Provided entries
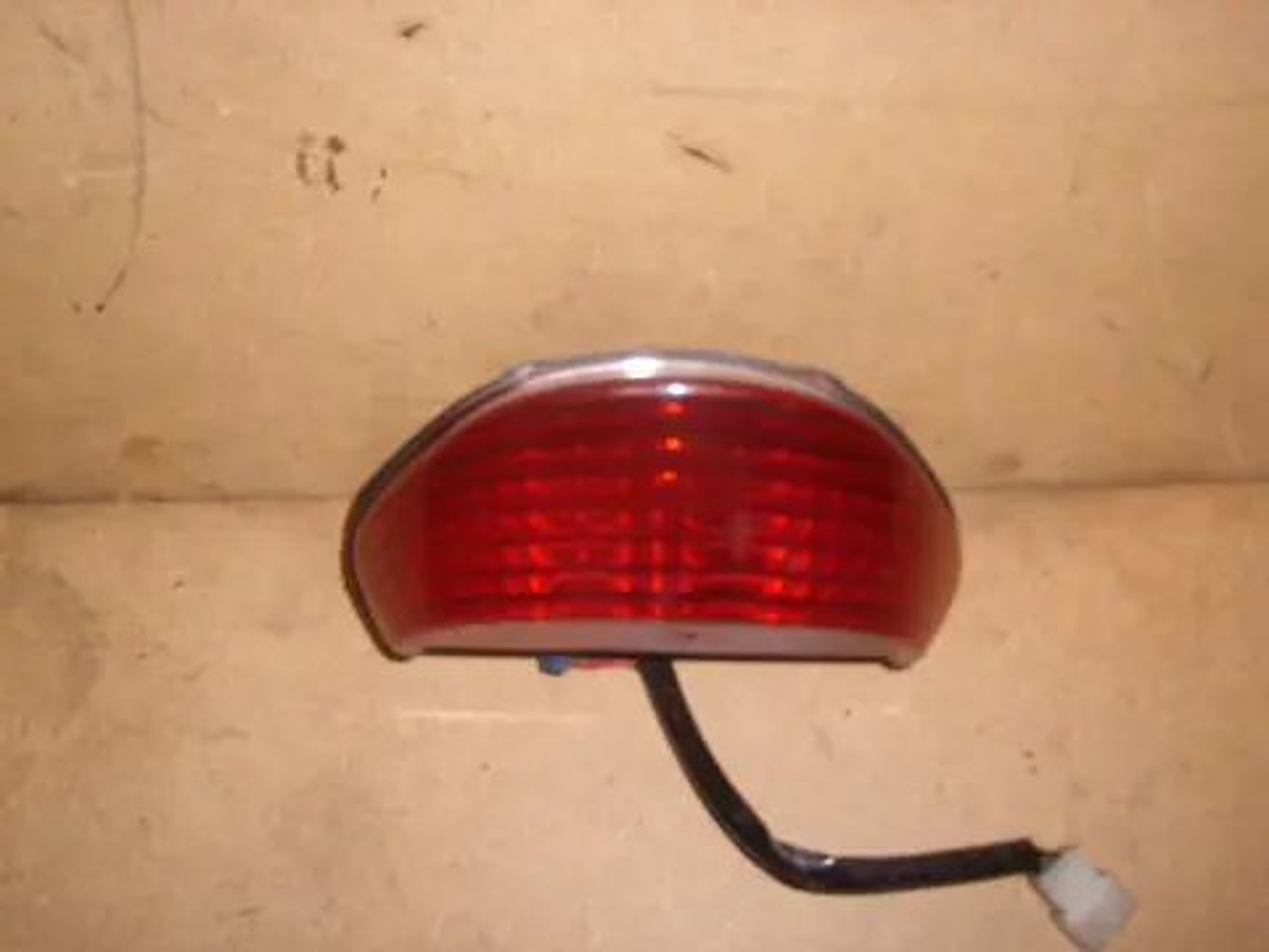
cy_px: 476
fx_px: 1283
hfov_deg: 52.6
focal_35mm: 35
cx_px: 634
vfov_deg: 40.7
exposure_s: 1/30
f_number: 2.8
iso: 50
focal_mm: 5.8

Aim of the exercise
Your answer must be the lines from the one containing "hfov_deg: 52.6" to the last line of the entries, repeated exactly and with nothing else.

Result below
hfov_deg: 52.6
focal_35mm: 35
cx_px: 634
vfov_deg: 40.7
exposure_s: 1/30
f_number: 2.8
iso: 50
focal_mm: 5.8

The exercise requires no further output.